This page will walk through the setup of BigQuery in K using the direct connect method.
Integration details
|
Scope |
Included |
Comments |
|---|---|---|
|
Metadata |
YES |
|
|
Lineage |
YES |
|
|
Usage |
YES |
|
|
Sensitive Data Scanner |
NO |
Sensitive Scanner does not currently support Big Query. |
Step 1) Setup a Google Cloud Service Account
This step is performed by the Google Cloud Admin.
-
Create a Service Account by going to the Google Cloud Admin
-
Give the Service Account a name (e.g. KADA BQ Integration)
-
Select the Projects that include the BigQuery instance(s) that you want to catalog
-
Click Save
-
-
Create a Service Token
-
Click on the Service Account
-
Select the Keys tab. Click on Create new key
-
Select the JSON option. After clicking 'CREATE', the JSON file will automatically download to your device. Provide this to the user(s) that will complete the next steps.
-
-
Add grants on the Service Account by going to the IAM page
-
Click on ADD
-
Add the Service Account to the 'New principals' field.
-
Grant the following roles to this principal:
-
BigQuery Job User
-
BigQuery Metadata Viewer
-
BigQuery Read Session User
-
BigQuery Resource Viewer
-
-
Click SAVE
-
Step 2) Connecting K to BigQuery
-
Select Platform Settings in the side bar
-
In the pop-out side panel, under Integrations click on Sources
-
Click Add Source and select BigQuery
-
Select Direct Connect
-
Fill in the Source Settings and click Save & Next
-
Name: The name you wish to give your BigQuery Service in K
-
Host: Add your BigQuery Host Name (e.g. cloud.google.com)
-
Region: Select the region your Service is located in (check with your admin if you are unsure)
-
-
Add the Connection details and click Save & Next when connection is successful
-
Credentials: Copy the content of the Credentials.json created in Step 1
-
-
Test your connection and click Save
-
Select the Databases you wish to load into K and click Finish Setup
-
All databases will be listed. If you have a lot of databases this may take a few seconds to load.
-
-
Return to the Sources page and locate the new BigQuery source that you loaded
-
Click on the clock icon to select Edit Schedule and set your preferred schedule for the BigQuery load
Note that scheduling a source can take up to 15 minutes to propagate the change.

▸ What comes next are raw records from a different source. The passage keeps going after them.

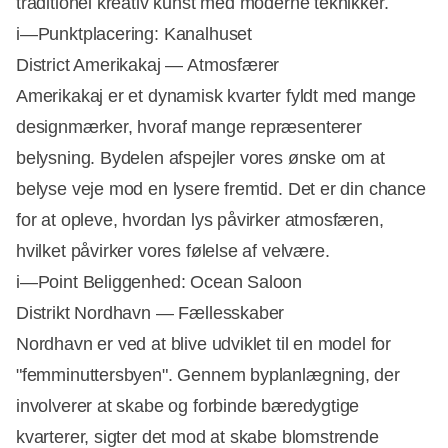
traditionel kreativ kunst med moderne teknikker.
i—Punktplacering: Kanalhuset
District Amerikakaj — Atmosfærer
Amerikakaj er et dynamisk kvarter fyldt med mange
designmærker, hvoraf mange repræsenterer
belysning. Bydelen afspejler vores ønske om at
belyse veje mod en lysere fremtid. Det er din chance
for at opleve, hvordan lys påvirker atmosfæren,
hvilket påvirker vores følelse af velvære.
i—Point Beliggenhed: Ocean Saloon
Distrikt Nordhavn — Fællesskaber
Nordhavn er ved at blive udviklet til en model for
"femminuttersbyen". Gennem byplanlægning, der
involverer at skabe og forbinde bæredygtige
kvarterer, sigter det mod at skabe blomstrende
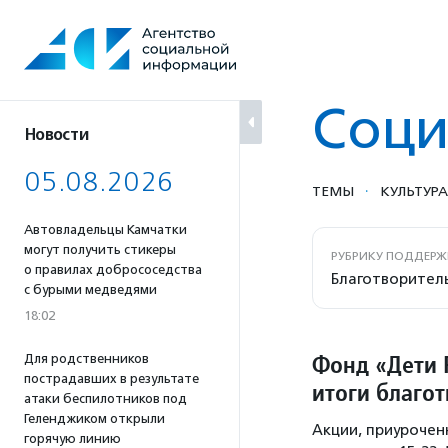
Перейти
к
содержанию
Соци
Новости
05.08.2026
·
ТЕМЫ
КУЛЬТУРА
Автовладельцы Камчатки
могут получить стикеры
РУБРИКУ ПОДДЕРЖ
о правилах добрососедства
Благотворител
с бурыми медведями
18:02
Фонд «Дети 
Для родственников
пострадавших в результате
итоги благо
атаки беспилотников под
Геленджиком открыли
Акции, приурочен
горячую линию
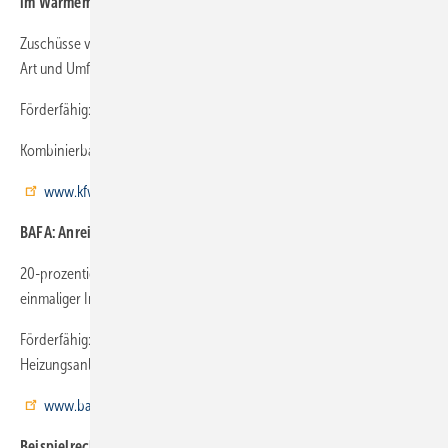
im Wärmemarkt (MAP)
Zuschüsse von bis zu 50 % der förderfähigen Kosten, abhängig von
Art und Umfang des Vorhabens
Förderfähig: Solarkollektoranlagen
Kombinierbar mit APEE
www.kfw.de
BAFA: Anreizprogramm Energieeffizienz (APEE)
20-prozentiger Zuschuss in Höhe des MAP-Zuschusses und
einmaliger Investitionszuschuss von 600 Euro
Förderfähig: Solarkollektoranlagen, Optimierung der gesamten
Heizungsanlage
www.bafa.de
Beispielrechnung MAP und APEE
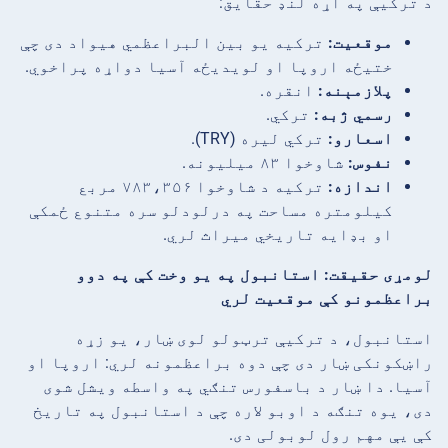
د ترکیې په اړه لنډ حقایق:
موقعیت:
ترکیه یو بین البراعظمي هیواد دی چې
ختیځه اروپا او لویدیځه آسیا دواړه پراخوي.
پلازمېنه:
انقره.
رسمي ژبه:
ترکي.
اسعارو:
ترکي لیره (TRY).
نفوس:
شاوخوا ۸۳ میلیونه.
اندازه:
ترکیه د شاوخوا ۷۸۳،۳۵۶ مربع
کیلومتره مساحت په درلودلو سره متنوع ځمکې
او بډایه تاریخي میراث لري.
لومړی حقیقت: استانبول په یو وخت کې په دوو
براعظمونو کې موقعیت لري
استانبول، د ترکیې ترټولو لوی ښار، یو زړه
راښکونکی ښار دی چې دوه براعظمونه لري: اروپا او
آسیا. دا ښار د باسفورس تنګي په واسطه ویشل شوی
دی، یوه تنګه د اوبو لاره چې د استانبول په تاریخ
کې یې مهم رول لوبولی دی.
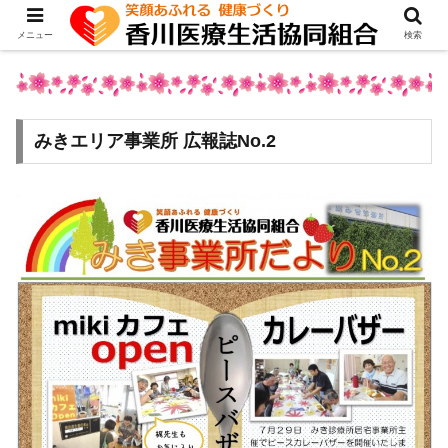
メニュー
検索
みきエリア事業所 広報誌No.2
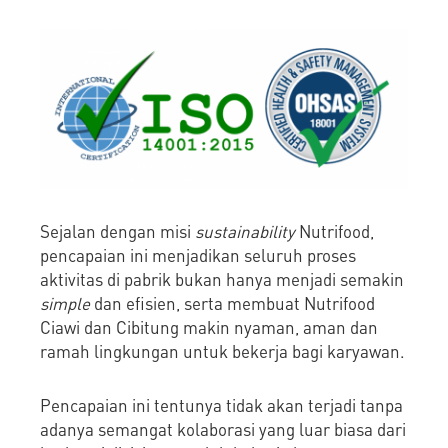
Sejalan dengan misi
sustainability
Nutrifood,
pencapaian ini menjadikan seluruh proses
aktivitas di pabrik bukan hanya menjadi semakin
simple
dan efisien, serta membuat Nutrifood
Ciawi dan Cibitung makin nyaman, aman dan
ramah lingkungan untuk bekerja bagi karyawan.
Pencapaian ini tentunya tidak akan terjadi tanpa
adanya semangat kolaborasi yang luar biasa dari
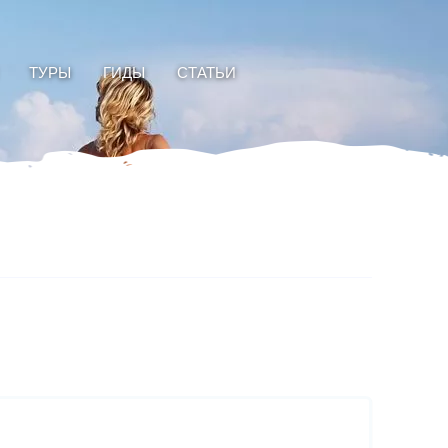
ТУРЫ
ГИДЫ
СТАТЬИ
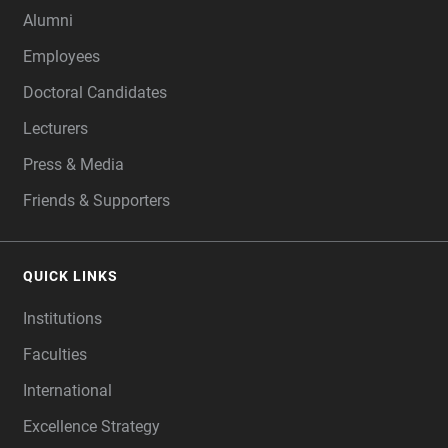
Alumni
Employees
Doctoral Candidates
Lecturers
Press & Media
Friends & Supporters
QUICK LINKS
Institutions
Faculties
International
Excellence Strategy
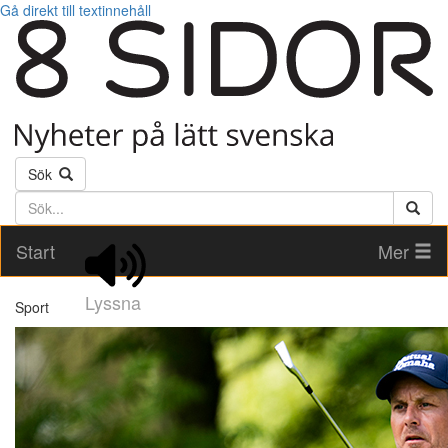
Gå direkt till textinnehåll
Sök
Söktext
Start
Mer
Lyssna
Sport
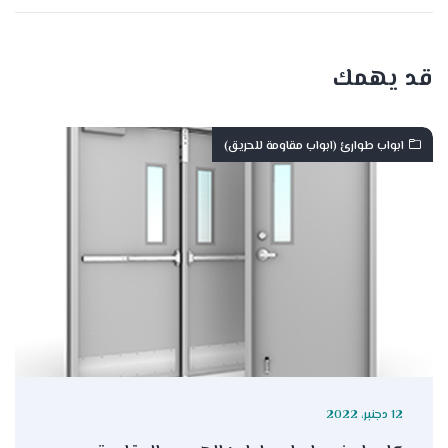
قد يهمك
ابواب طوارئ (ابواب مقاومة للحريق)
12 دجنبر، 2022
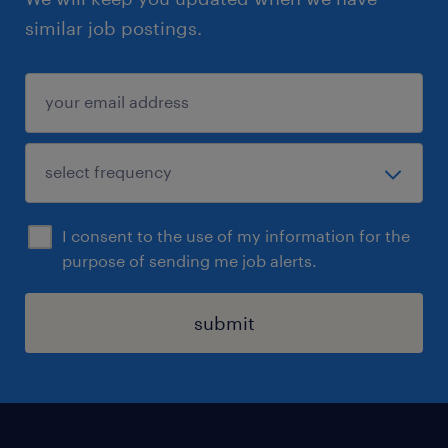
similar job postings.
I consent to the use of my information for the
purpose of sending me job alerts.
submit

Step 3) Manually run an ad hoc load to test BigQuery setup
-
Next to your new Source, click on the Run manual load icon
-
Confirm how you want the source to be loaded
-
After the source load is triggered, a pop up bar will appear taking you to the Monitor tab in the Batch Manager page. This is the usual page you visit to view the progress of source loads
A manual source load will also require a manual run of
-
DAILY
-
GATHER_METRICS_AND_STATS
To load all metrics and indexes with the manually loaded metadata. These can be found in the Batch Manager page.
Troubleshooting failed loads
-
If the job failed at the extraction step
-
Check the error. Contact KADA Support if required.
-
Rerun the source job
-
-
If the job failed at the load step, the landing folder failed directory will contain the file with issues.
-
Find the bad record and fix the file
-
Rerun the source job
-